Aleida - É muito nebuloso. Talvez, uma noite que ele me põe de castigo no meu quarto. Ele estava jantando com uns amigos argentinos, e como a janta não era oficial, a comida vinha do abastecimento normal de nossa casa, da "libreta", que não era suficiente. Nesta época, as crianças tomavam café-da-manhã na escola e almoçavam também por lá, depois voltávamos para casa, nos banhávamos e dormíamos sem problemas. Mas como eu vi os preparativos de uma festa, eu disse que também queria participar e voltar a comer. Como se explica para uma menina que não tem comida suficiente para ela e para os convidados? Meu pai tentou me explicar e eu insisti: "Não, eu quero comer com eles e pronto". E começo a chorar.

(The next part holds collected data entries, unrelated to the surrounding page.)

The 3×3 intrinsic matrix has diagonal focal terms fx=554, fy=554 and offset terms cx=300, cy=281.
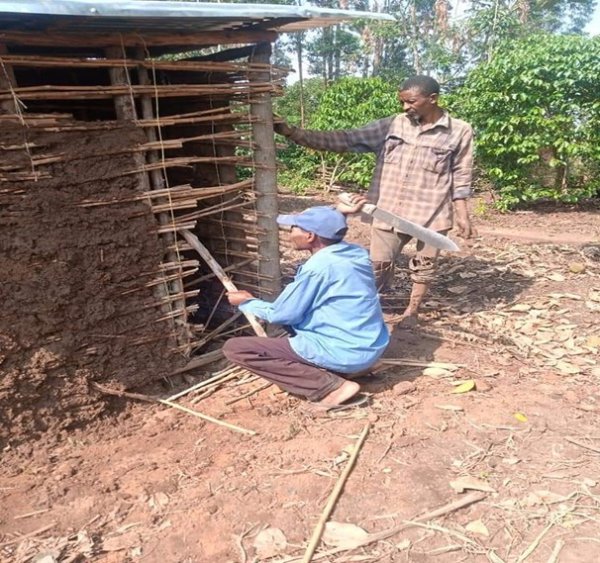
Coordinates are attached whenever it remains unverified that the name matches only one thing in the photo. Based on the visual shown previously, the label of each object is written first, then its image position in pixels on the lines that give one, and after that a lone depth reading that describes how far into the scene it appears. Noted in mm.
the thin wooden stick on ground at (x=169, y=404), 3590
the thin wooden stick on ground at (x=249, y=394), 3924
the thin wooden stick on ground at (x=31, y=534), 2748
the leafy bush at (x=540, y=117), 9531
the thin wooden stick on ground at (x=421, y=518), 2578
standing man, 4586
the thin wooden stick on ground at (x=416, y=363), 4333
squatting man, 3426
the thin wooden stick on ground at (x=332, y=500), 2568
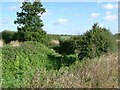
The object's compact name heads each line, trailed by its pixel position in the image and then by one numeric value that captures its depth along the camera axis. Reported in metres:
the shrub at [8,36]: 15.49
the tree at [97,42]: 9.23
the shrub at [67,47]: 12.24
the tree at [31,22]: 13.69
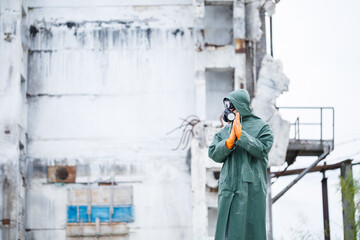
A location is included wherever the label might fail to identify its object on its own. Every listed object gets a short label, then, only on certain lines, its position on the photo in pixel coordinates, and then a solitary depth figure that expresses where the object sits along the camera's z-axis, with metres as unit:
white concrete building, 26.33
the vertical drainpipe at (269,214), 25.34
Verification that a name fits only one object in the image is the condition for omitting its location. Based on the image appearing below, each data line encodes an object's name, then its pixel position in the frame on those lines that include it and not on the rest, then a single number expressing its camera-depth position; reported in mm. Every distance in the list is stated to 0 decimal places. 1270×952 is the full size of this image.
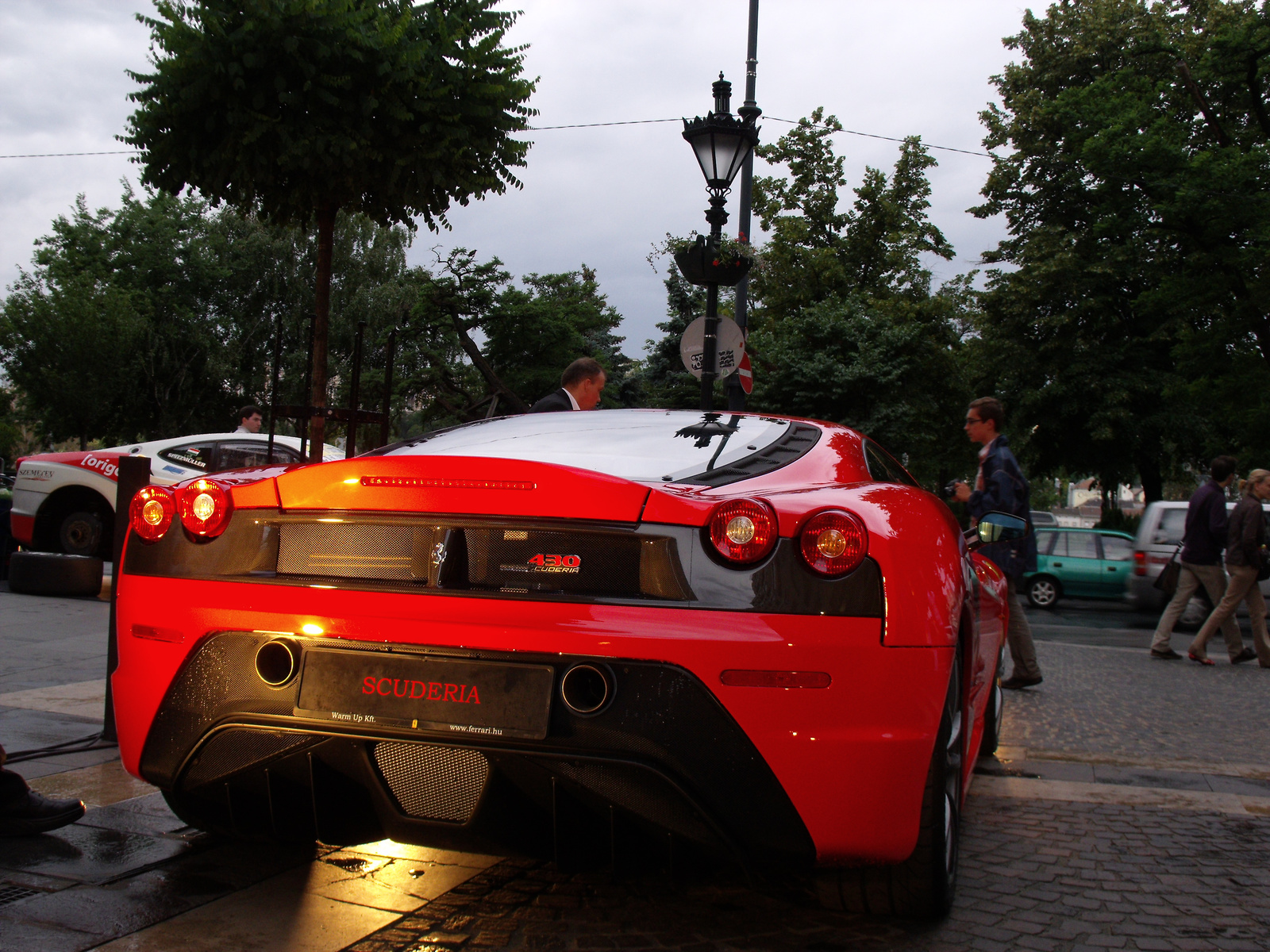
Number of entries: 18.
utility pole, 11727
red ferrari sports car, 2254
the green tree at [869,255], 34500
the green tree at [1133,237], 26031
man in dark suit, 6426
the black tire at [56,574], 6793
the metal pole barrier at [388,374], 6109
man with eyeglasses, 6910
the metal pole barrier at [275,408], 6370
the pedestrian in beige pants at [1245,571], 9508
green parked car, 17000
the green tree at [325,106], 7234
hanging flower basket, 9820
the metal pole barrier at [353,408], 6090
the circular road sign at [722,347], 10227
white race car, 11672
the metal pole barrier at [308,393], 6739
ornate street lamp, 9773
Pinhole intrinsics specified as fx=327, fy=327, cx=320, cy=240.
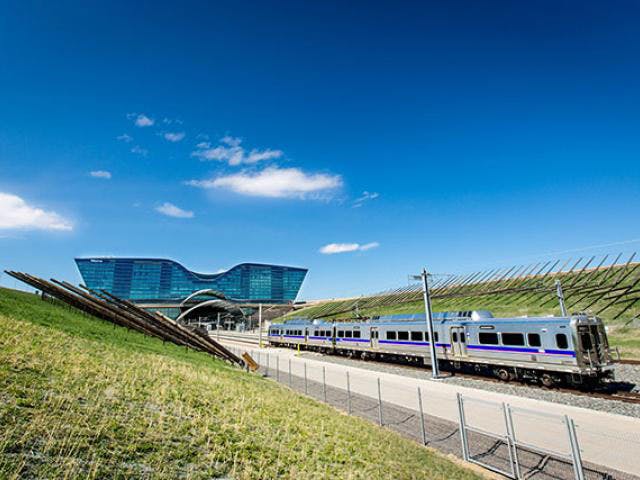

Ele me põe no quarto e me diz: "Quando você parar, me chame que eu venho te buscar". Voltou à mesa, e percebeu que sua filha não chorava mais. Ele achou tanta graça que me sentou em suas pernas e me deu de sua própria comida. Muito pedagogo não era, mas era meu papai.
BF - Você consegue imaginar como seria a fisionomia do seu pai hoje com 78 anos, se estivesse vivo?
Aleida - Não me passa pela cabeça e não me interessa. Sabe por quê? Porque um dia quando eu era adolescente eu disse ao meu irmão Camilo (engasga um pouco para falar): "Se meu papai estivesse aqui, poderíamos discutir com ele coisas, aprender coisas dele, imagine quantas coisas poderíamos fazer (...) E Camilo, que é muito mais alto que eu, me olhou de sua altura e me disse: "Se o papai estivesse vivo, ele não seria nosso papai". E é verdade. E aprendi a lição que a vida você não pode mudar. E esta é ponto. Então, para que tentar imaginar coisas que não são? A imagem que tenho do meu pai está ali como nas fotos que vi ou como as que tenho em minhas recordações que aparecem como flashes.
BF- É possível recordar do momento em que foi tirada aquela que é considerada a última foto em família?
Aleida - Não. Eu tinha quatro anos e meio. Contudo, lembro de algo mais bonito. Nestes mesmos dias da foto, Ernestito (último filho de Che) acaba de nascer e eu vejo um homem vestido de militar, que agora eu sei que era meu pai. Imagina uma menina baixinha olhando para um homem que lhe parece enorme com uma mão grande está tocando a cabeça do meu irmãozinho que está apoiado no ombro da minha mãe, com um gesto de ternura tão extraordinário, que eu estou com 45 anos e me recordo perfeitamente bem desta cena. E tenho certeza de que ninguém me a contou. Fecho os olhos e a estou vendo. O que me chama a atenção é o gesto desta mão grande tocando com tanta ternura a cabecinha do bebê. Depois, me coloquei a pensar, a inventar, quantas coisas meu pai poderia estar pensando neste momento porque logo ele estará deixando nossa casa, não sabe o que vai pensar meu irmão um dia quando cresça e que talvez nunca possa voltá-lo a ver.
BF - Quantos anos tem sua mãe hoje (ela está com 71 ou 72 anos)?
Aleida - Não. Não digo nada sobre ela. Ela nunca dá entrevistas sobre o meu pai. Jamais. Nunca. Ela não quer.
BF - Por quê?
Aleida - Porque não quer. Você quer uma razão maior do que não querer fazer uma coisa? Internamente ela respeita muito a sua intimidade para compartilhá-la com os outros. Muitos sugeriram que ela escrevesse suas memórias. E ela acaba de escrevê-las, e quem sabe, será logo publicada. Esperemos isso.